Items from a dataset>
□ □ □

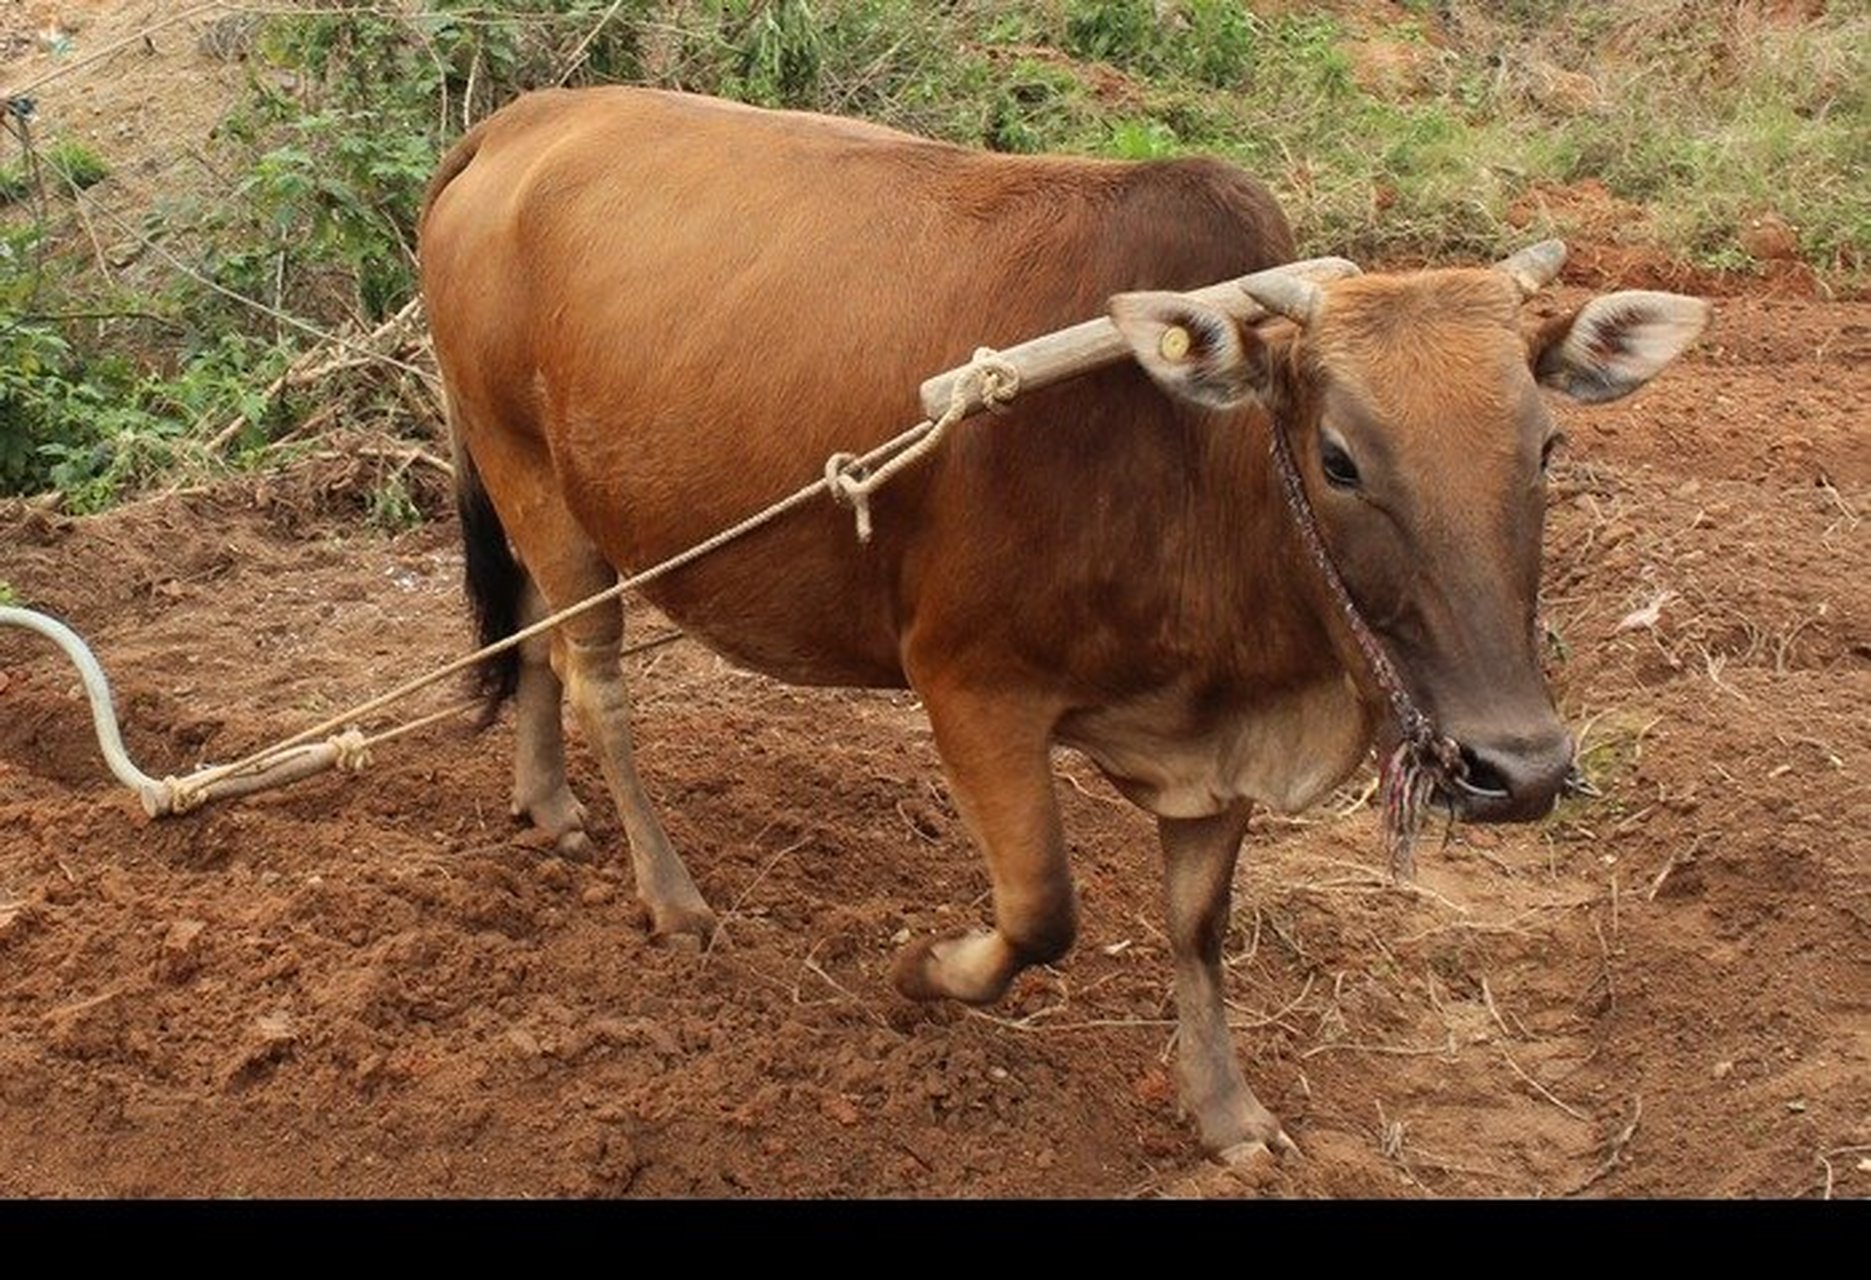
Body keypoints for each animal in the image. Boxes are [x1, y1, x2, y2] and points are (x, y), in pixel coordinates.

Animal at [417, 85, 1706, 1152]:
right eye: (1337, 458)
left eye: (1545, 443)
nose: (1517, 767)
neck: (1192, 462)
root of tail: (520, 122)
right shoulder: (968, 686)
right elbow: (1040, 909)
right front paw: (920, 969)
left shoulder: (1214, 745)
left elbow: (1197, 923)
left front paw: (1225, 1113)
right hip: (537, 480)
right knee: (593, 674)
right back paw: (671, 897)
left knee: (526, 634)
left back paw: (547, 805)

□ □ □

What to do> Above are the records; copy them exactly without the pictures.

Written response>
Body keypoints for each animal in the image. Boxes are [x1, y1, x2, y2] and points are (x, y), in pixel coordinates.

Animal at [417, 85, 1706, 1152]:
right eye: (1337, 458)
left eye: (1545, 443)
nose: (1517, 767)
neck: (1192, 462)
root of tail: (520, 122)
right shoulder: (968, 686)
right elbow: (1040, 909)
right front paw: (920, 969)
left shoulder: (1214, 745)
left elbow: (1197, 923)
left front paw: (1225, 1113)
right hip: (537, 480)
right knee: (593, 674)
right back paw: (671, 897)
left knee: (526, 634)
left back paw: (547, 805)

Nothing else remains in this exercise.